Monsieur O A et Madame R A ont acquis la maison voisine le 4 juillet 2008.
Un procès-verbal de bornage du 18 juin 2009 réalisé par Monsieur M Y, géomètre expert, a conclu qu’une portion du mur séparatif correspondant au mur pignon d’une ancienne maison était la pleine propriété des époux A.
Ledit mur s’est partiellement effondré début 2011 sur sa portion litigieuse.
Un expert judiciaire, M. Q, a été désigné par le juge des référés le 27 juin 2012.
Il a déposé son rapport le 23 avril 2013.
Le 13 juillet 2013, les époux A ont assigné les époux Z devant le tribunal de grande instance de Reims.

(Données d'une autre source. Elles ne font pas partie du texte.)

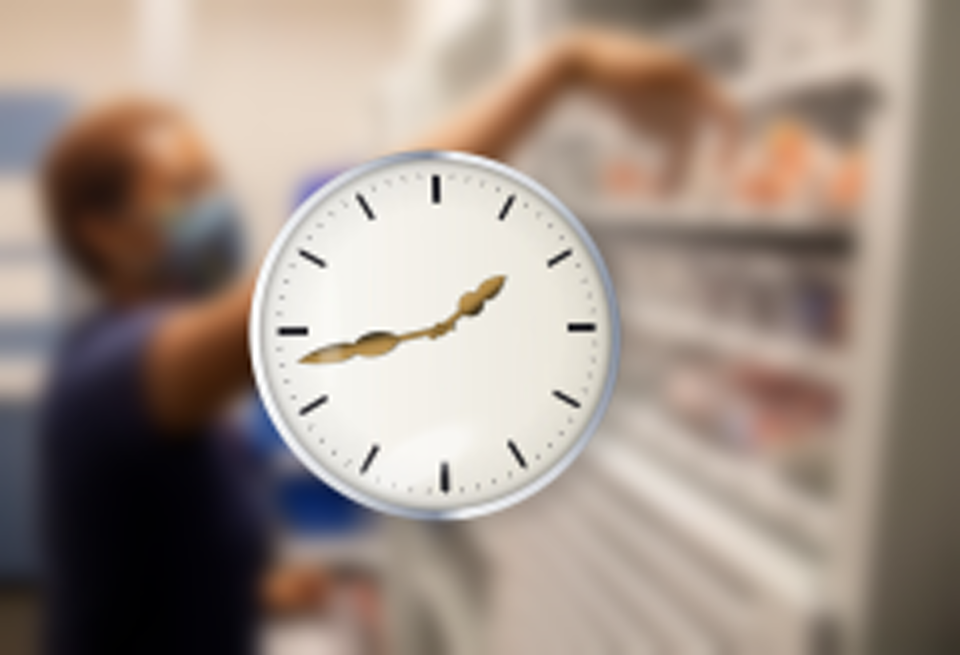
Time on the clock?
1:43
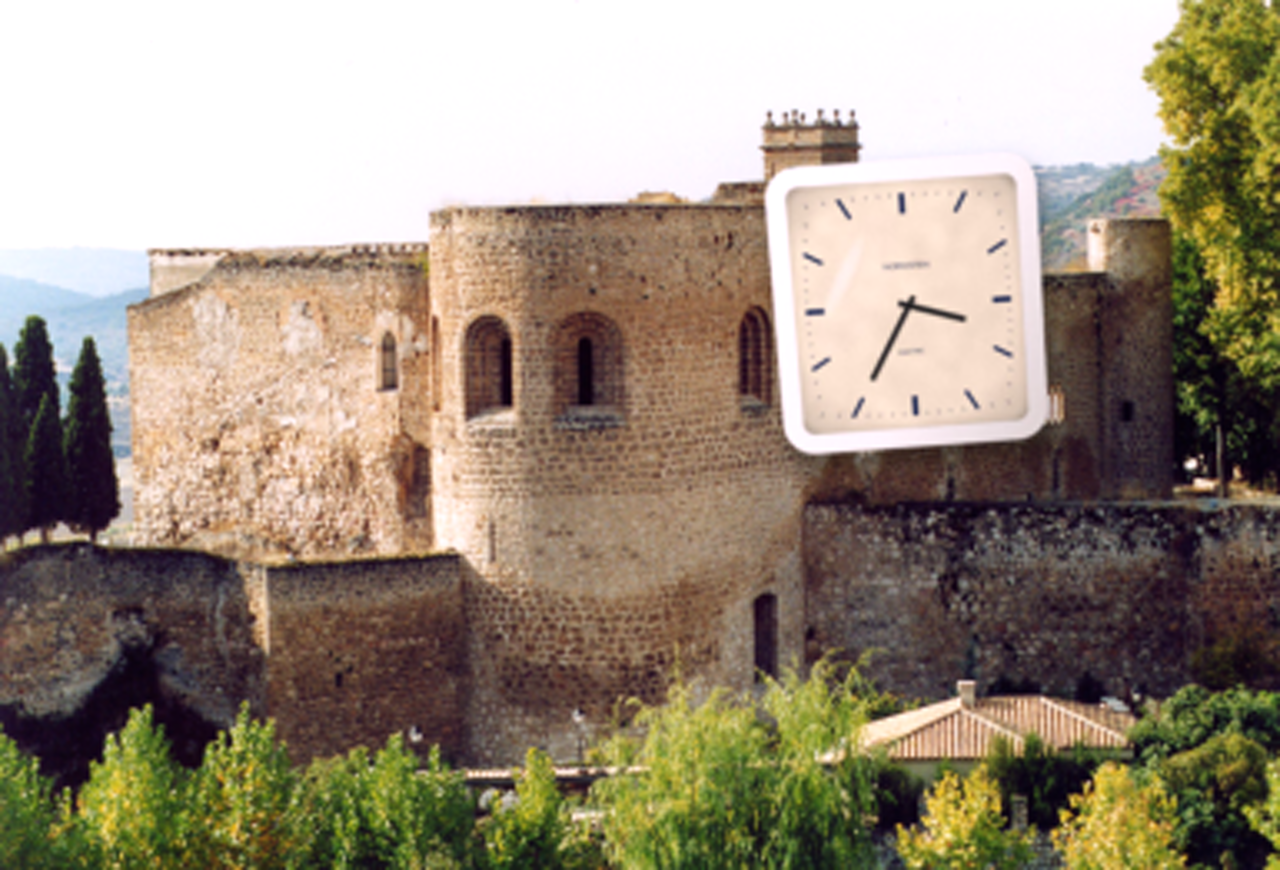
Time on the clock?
3:35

Par jugement en date du 5 décembre 2014, le tribunal de grande instance de Reims a notamment:
— constaté la nullité du procès-verbal de bornage amiable réalisé le 18 juin 2009,
— constaté la nullité de la convention tacite de cession de mitoyenneté intervenue entre Monsieur Z et Madame E Z d’une part et Monsieur O A et Madame R A d’autre part,
— ordonné la remise en état des parties,
— constaté en conséquence que le mur séparatif était mitoyen sur sa portion litigieuse,
— condamné Monsieur G Z et Madame E Z à payer à Monsieur O A et Madame R A la somme de 3 500,00 € au titre du coût de réparation du mur litigieux,
— autorisé Monsieur O A et Madame R A à procéder aux travaux de reprise du mur mitoyen,
— débouté les parties du surplus de leurs demandes,
— condamné Monsieur G Z et Madame E Z à payer à Monsieur O A et Madame R A la somme de
2 000,00 € au titre de l’article 700 du code de procédure civile,
— condamné Monsieur G Z et Madame E Z à supporter les dépens, en ce compris, ceux afférents à la procédure de référé et des frais d’expertise,
— autorisé le recouvrement direct des dépens exposés en application de l’article 699 de code de procédure civile,
— ordonné l’exécution provisoire.
Le tribunal a considéré :
— s’agissant de la validité du procès-verbal de bornage, qu’il était erroné en ce qu’il concluait au caractère privatif du mur alors que ce dernier était en réalité incontestablement mitoyen et que les époux A ne pouvaient être considérés comme ayant voulu acquérir la mitoyenneté des époux Z sans avoir pu commettre une erreur d’une part sur la faisabilité juridique de l’opération et d’autre part sur la portée de leur engagement au titre de l’obligation d’entretien,
— s’agissant de l’abandon de mitoyenneté sollicité par les époux A au profit des époux Z, qu’ils ne justifiaient ni en droit ni en fait de leur demande,
— que les frais de remise en état de leur habitation devaient rester à la charge des époux Z, ceux-ci ayant causé leur propre préjudice, et qu’ils devaient également prendre en charge les frais de réparation du mur litigieux.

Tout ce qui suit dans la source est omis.